● **WHAT THIS TASK INVOLVES**: Identify each line in the listing below that contains the string "хлопок" and copy those lines in full. Matching is case-sensitive.

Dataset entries
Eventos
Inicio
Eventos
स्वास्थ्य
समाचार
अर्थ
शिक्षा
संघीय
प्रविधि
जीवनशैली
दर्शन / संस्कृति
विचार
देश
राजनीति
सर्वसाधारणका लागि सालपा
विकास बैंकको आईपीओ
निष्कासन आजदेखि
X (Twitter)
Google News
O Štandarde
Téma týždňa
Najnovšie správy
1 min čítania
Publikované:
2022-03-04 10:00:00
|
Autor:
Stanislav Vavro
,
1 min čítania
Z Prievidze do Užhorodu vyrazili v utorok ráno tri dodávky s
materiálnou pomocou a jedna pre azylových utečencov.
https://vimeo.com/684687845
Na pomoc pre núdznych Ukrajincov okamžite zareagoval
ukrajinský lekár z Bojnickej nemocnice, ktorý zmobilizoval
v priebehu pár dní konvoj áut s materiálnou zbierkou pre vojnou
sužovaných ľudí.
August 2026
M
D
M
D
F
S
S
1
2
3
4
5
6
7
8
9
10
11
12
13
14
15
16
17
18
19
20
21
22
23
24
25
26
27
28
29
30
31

---

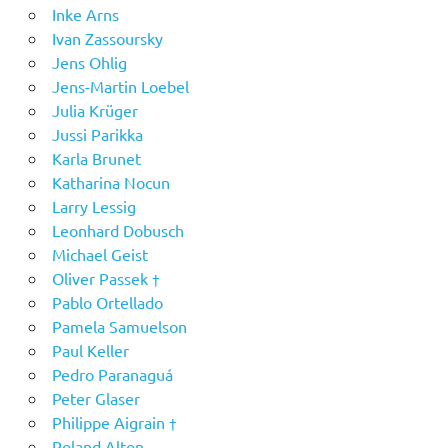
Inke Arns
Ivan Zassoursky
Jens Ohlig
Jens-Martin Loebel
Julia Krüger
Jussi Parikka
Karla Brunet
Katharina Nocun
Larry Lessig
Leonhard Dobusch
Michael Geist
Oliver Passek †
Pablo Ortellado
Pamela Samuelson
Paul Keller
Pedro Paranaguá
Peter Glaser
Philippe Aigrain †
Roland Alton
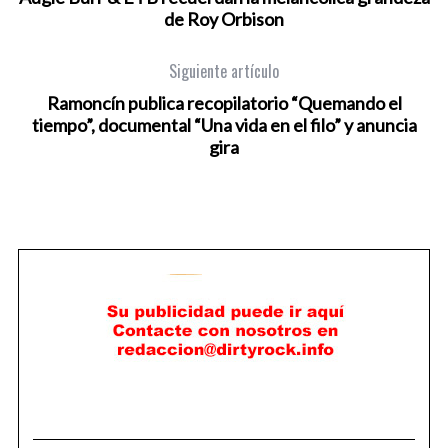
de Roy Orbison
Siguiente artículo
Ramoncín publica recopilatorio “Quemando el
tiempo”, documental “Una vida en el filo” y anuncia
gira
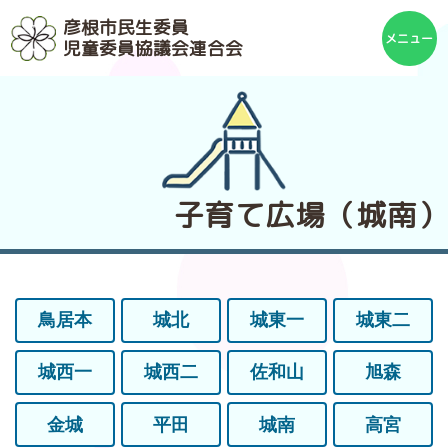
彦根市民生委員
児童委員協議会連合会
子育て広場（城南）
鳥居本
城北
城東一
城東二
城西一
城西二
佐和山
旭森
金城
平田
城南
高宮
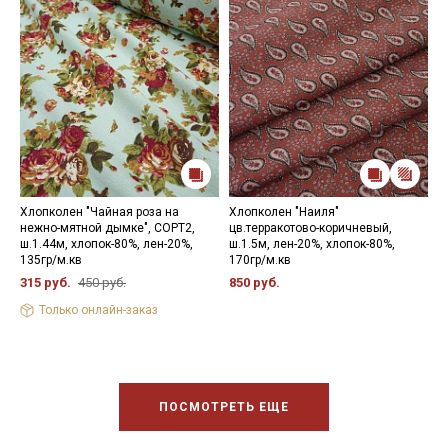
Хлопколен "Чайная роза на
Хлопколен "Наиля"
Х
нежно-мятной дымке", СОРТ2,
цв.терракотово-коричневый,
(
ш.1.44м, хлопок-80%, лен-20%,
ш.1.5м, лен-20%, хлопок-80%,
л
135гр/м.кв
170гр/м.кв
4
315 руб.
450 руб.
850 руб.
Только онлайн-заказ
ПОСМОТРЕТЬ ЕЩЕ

● **WRITTEN SOLUTION**:
ш.1.44м, хлопок-80%, лен-20%,
ш.1.5м, лен-20%, хлопок-80%,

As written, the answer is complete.